When you get desperate e-mail pleas from gay people around the globe, as I occasionally do (and I am not talking about scam letters, which I also receive), it can make you feel pretty small and helpless. When I read those pleas, such as one a few years back from an Iranian in Indonesia who faced deportation back to his native country, where he would likely have been killed, I can do little more than refer the person to IGLHRC and the U.N. High Commissioner for Refugees (UNHCR), and offer some words of encouragement.

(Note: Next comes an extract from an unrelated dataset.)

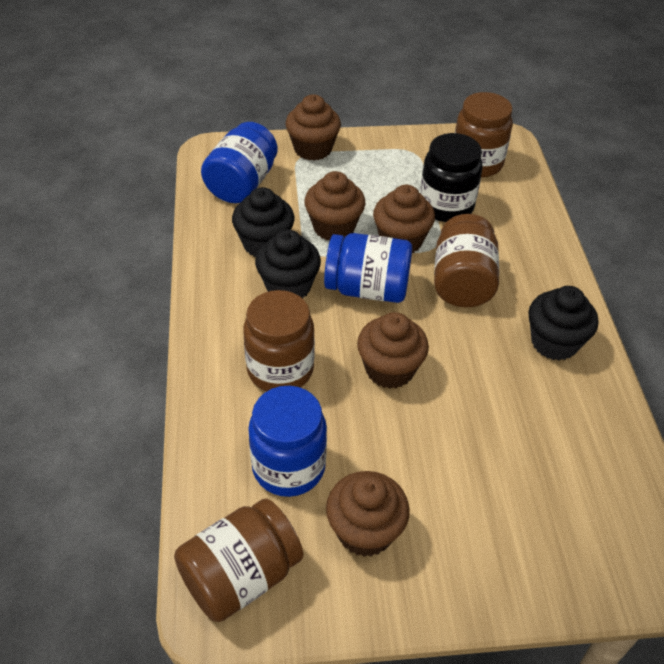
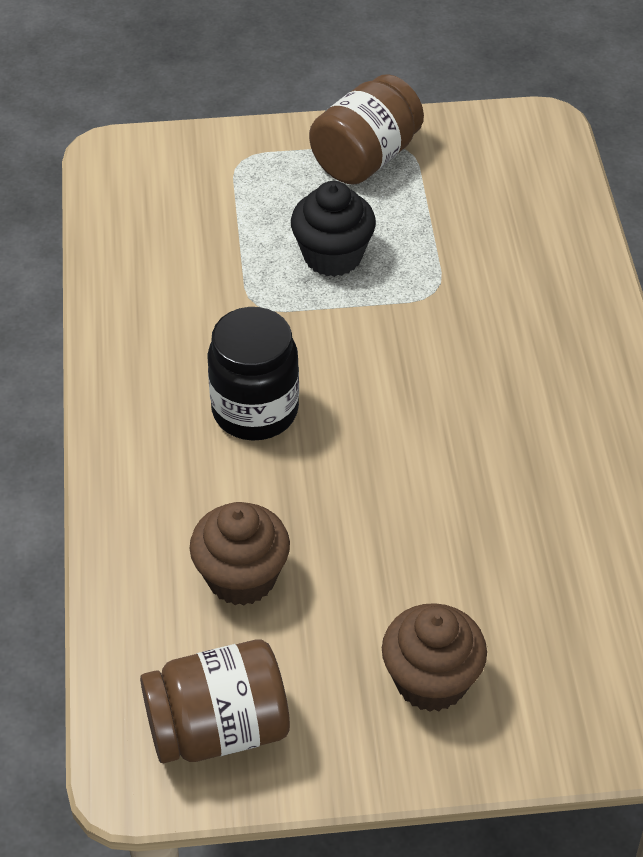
black cupcake: [232,187,295,257] [255,230,321,299] [528,286,598,360] = 3 -> [291,181,376,277] = 1
blue jar: [201,122,277,203] [248,386,327,497] [324,233,412,303] = 3 -> none = 0
brown cupcake: [286,94,341,161] [304,171,365,240] [326,471,410,557] [357,312,429,389] [373,185,435,253] = 5 -> [190,502,290,606] [382,603,487,712] = 2
brown jar: [174,498,303,622] [243,290,315,391] [434,214,499,307] [455,92,513,178] = 4 -> [140,639,290,763] [309,74,424,185] = 2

But small acts can help save lives. My Iranian correspondent found asylum in Canada. Of course, he is a drop in the ocean given the magnitude of the problem worldwide. Many cannot or do not wish to leave their countries. For them, international visibility and support are crucial.
You can play a part in helping oppressed gay people around the world. The Internet is an invaluable tool. Organizations offering online resources include IGLHRC, ILGA, Human Rights Watch, Amnesty International, and UNHCR
As Michael Petrelis, Margaret Cantrell, Barrett Brick and Peter Tatchell have proven, individual voices can and do make a difference.
2 Comments for “The State Department’s Gay-Rights Tool”
posted by Northeast Libertarian on
The irony being, of course, that State’s report hasn’t resulted in a relaxation of asylum conditions for gay people from the countries profiled in the report. . . and many of the conditions listed in the report exist, in a lesser form, in certain parts of this country.
A welcome start, to be certain, but the report needs to be followed up with credible action AND recognition that the same attitudes which create these negative conditions elsewhere exist in the corridors of power at home as well.
posted by Richard J. Rosendall on
Northeast Libertarian,
Lots of people and organizations, including the U.S. Government, should be doing lots of things, but the State Department’s annual country human rights reports are valuable in their own right, regardless. As I pointed out, they are used by lawyers for asylum seekers to bolster their cases. The reports’ utility is therefore real even if every single person in the federal government is a murderer.
Contrary to your evident attempt at moral equivalence, very few conservatives in this country seriously propose killing homosexuals as a matter of public policy. Yes, there are some who propose just that, such as Rushdoony and the Christian Reconstructionists, but they are the fringe of the fringe. The proposed anti-gay constitutional amendment is offensive and harmful and un-American, but it simply is not on the same order as an explicit policy of extermination.